*What to do*
Could you find each line of the data below that contains the word "down" and copy those lines?

Start of Data block

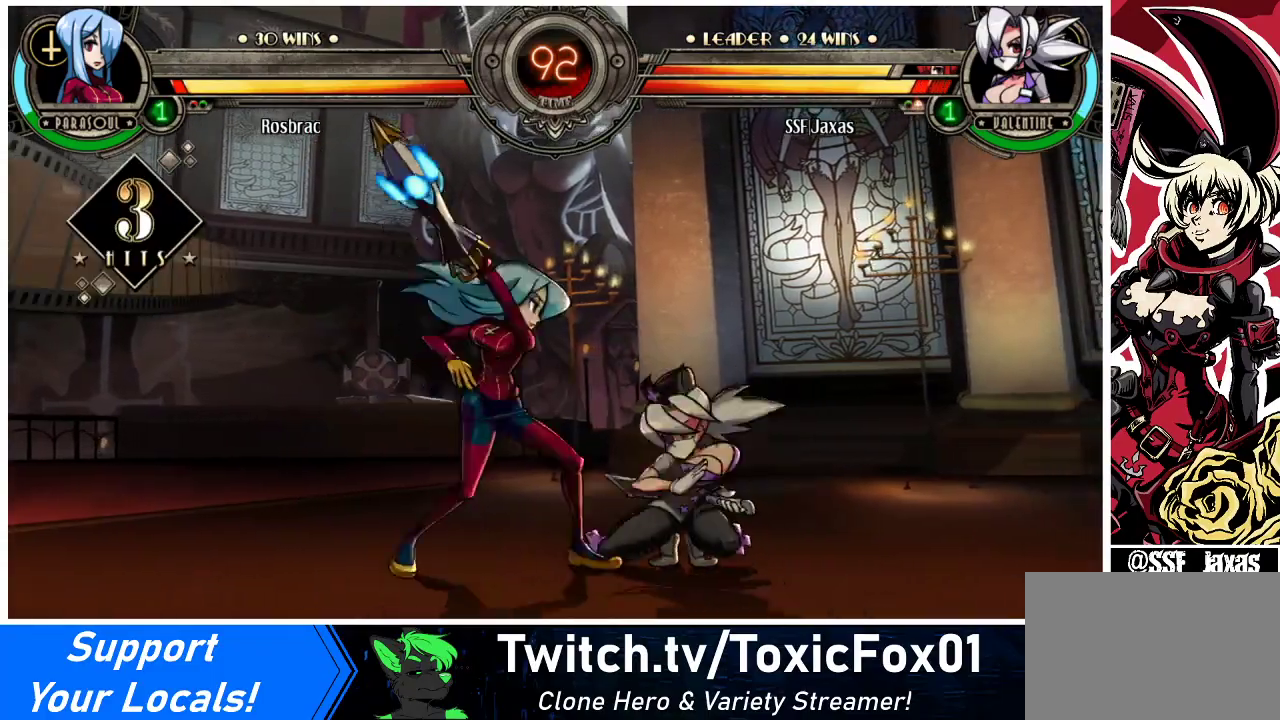
{"buttons": ["SQUARE", "TRIANGLE", "DPAD_RIGHT"], "events": [[333, "DPAD_DOWN", "up"], [467, "SQUARE", "down"], [467, "TRIANGLE", "down"]]}
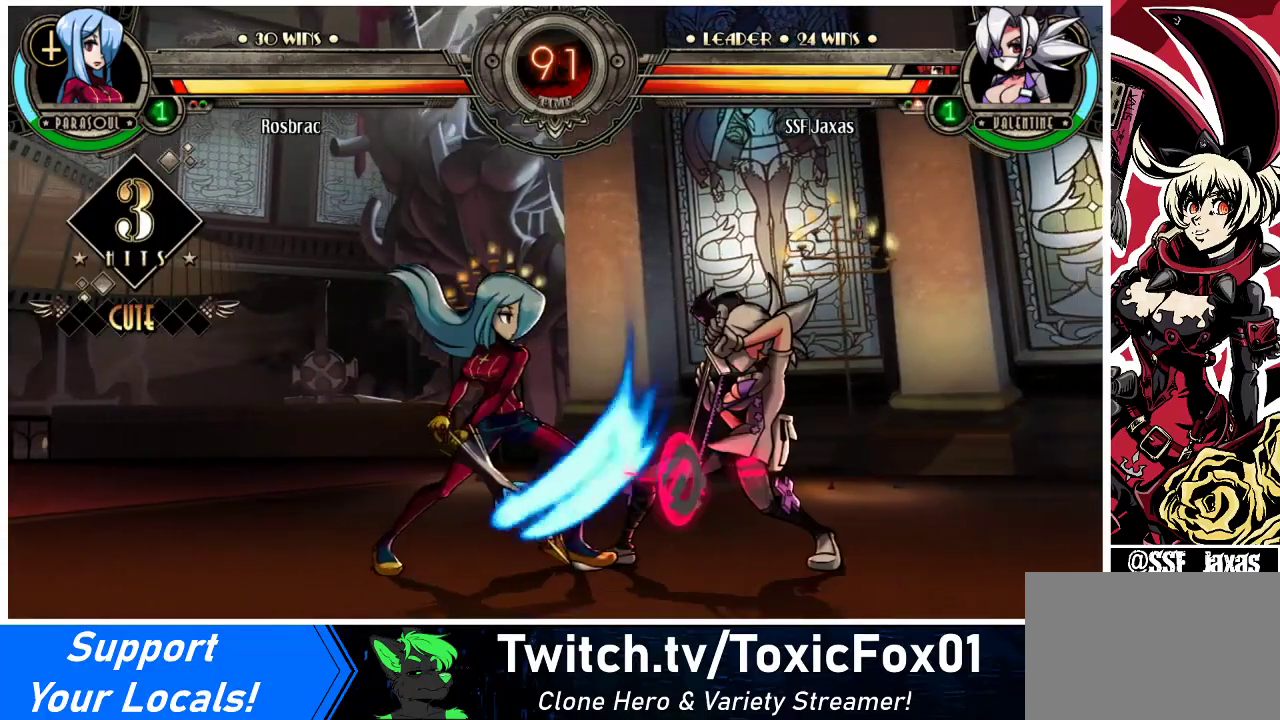
{"buttons": ["DPAD_RIGHT"], "events": [[67, "SQUARE", "up"], [67, "TRIANGLE", "up"]]}
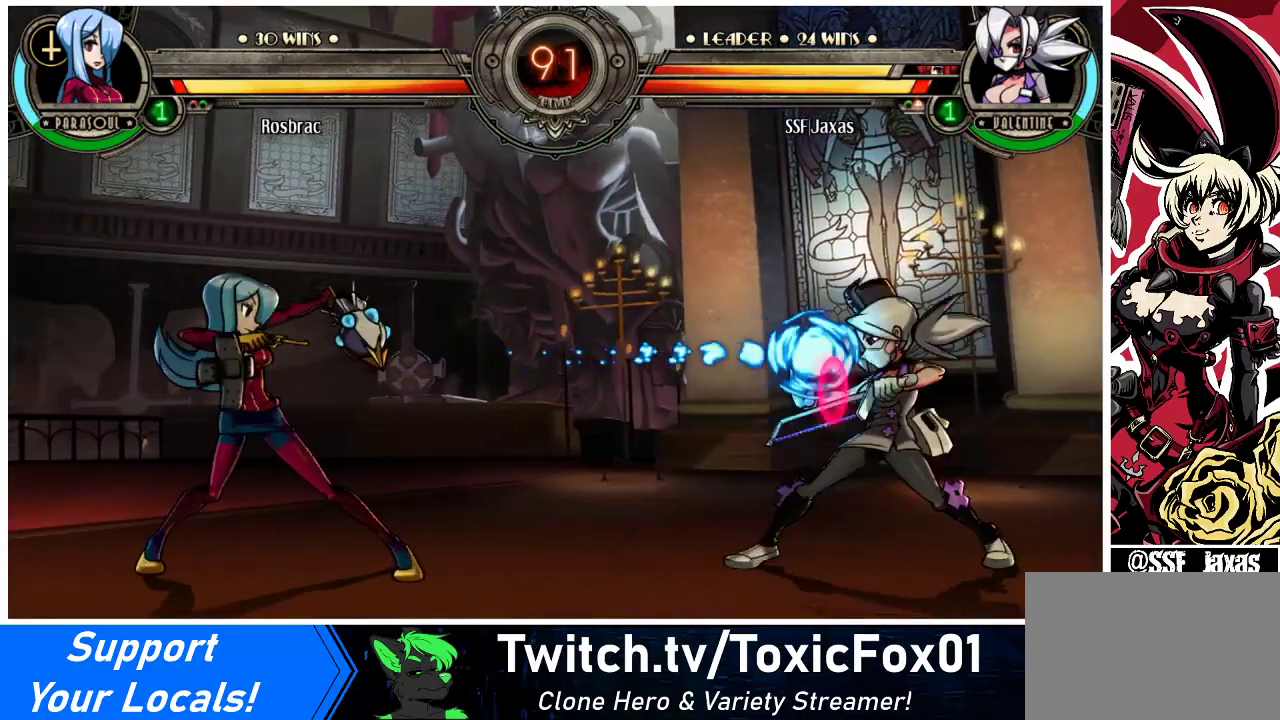
{"buttons": ["R2", "DPAD_LEFT"], "events": [[400, "DPAD_DOWN", "down"], [433, "DPAD_RIGHT", "up"], [467, "DPAD_LEFT", "down"], [467, "R2", "down"], [500, "DPAD_DOWN", "up"]]}
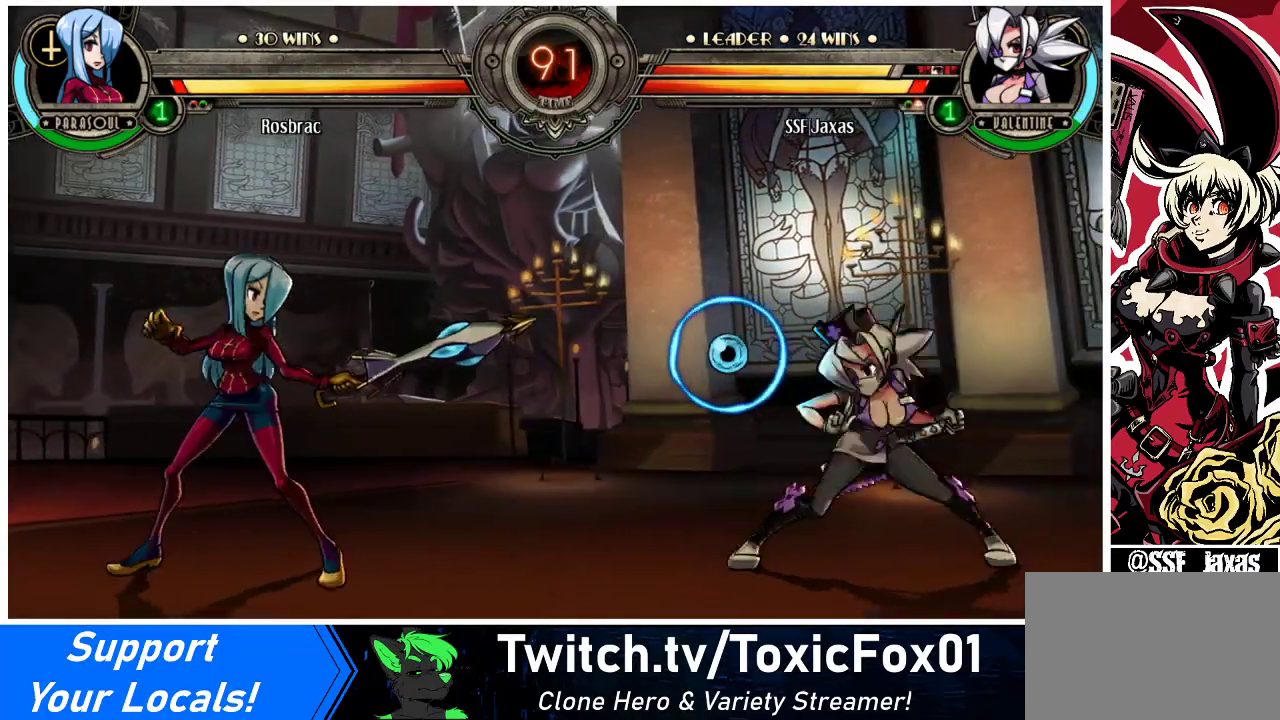
{"buttons": ["DPAD_RIGHT"], "events": [[33, "R2", "up"], [100, "DPAD_LEFT", "up"], [100, "DPAD_RIGHT", "down"]]}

End of Data block

*Finished task*
{"buttons": ["SQUARE", "TRIANGLE", "DPAD_RIGHT"], "events": [[333, "DPAD_DOWN", "up"], [467, "SQUARE", "down"], [467, "TRIANGLE", "down"]]}
{"buttons": ["R2", "DPAD_LEFT"], "events": [[400, "DPAD_DOWN", "down"], [433, "DPAD_RIGHT", "up"], [467, "DPAD_LEFT", "down"], [467, "R2", "down"], [500, "DPAD_DOWN", "up"]]}
{"buttons": ["DPAD_RIGHT"], "events": [[33, "R2", "up"], [100, "DPAD_LEFT", "up"], [100, "DPAD_RIGHT", "down"]]}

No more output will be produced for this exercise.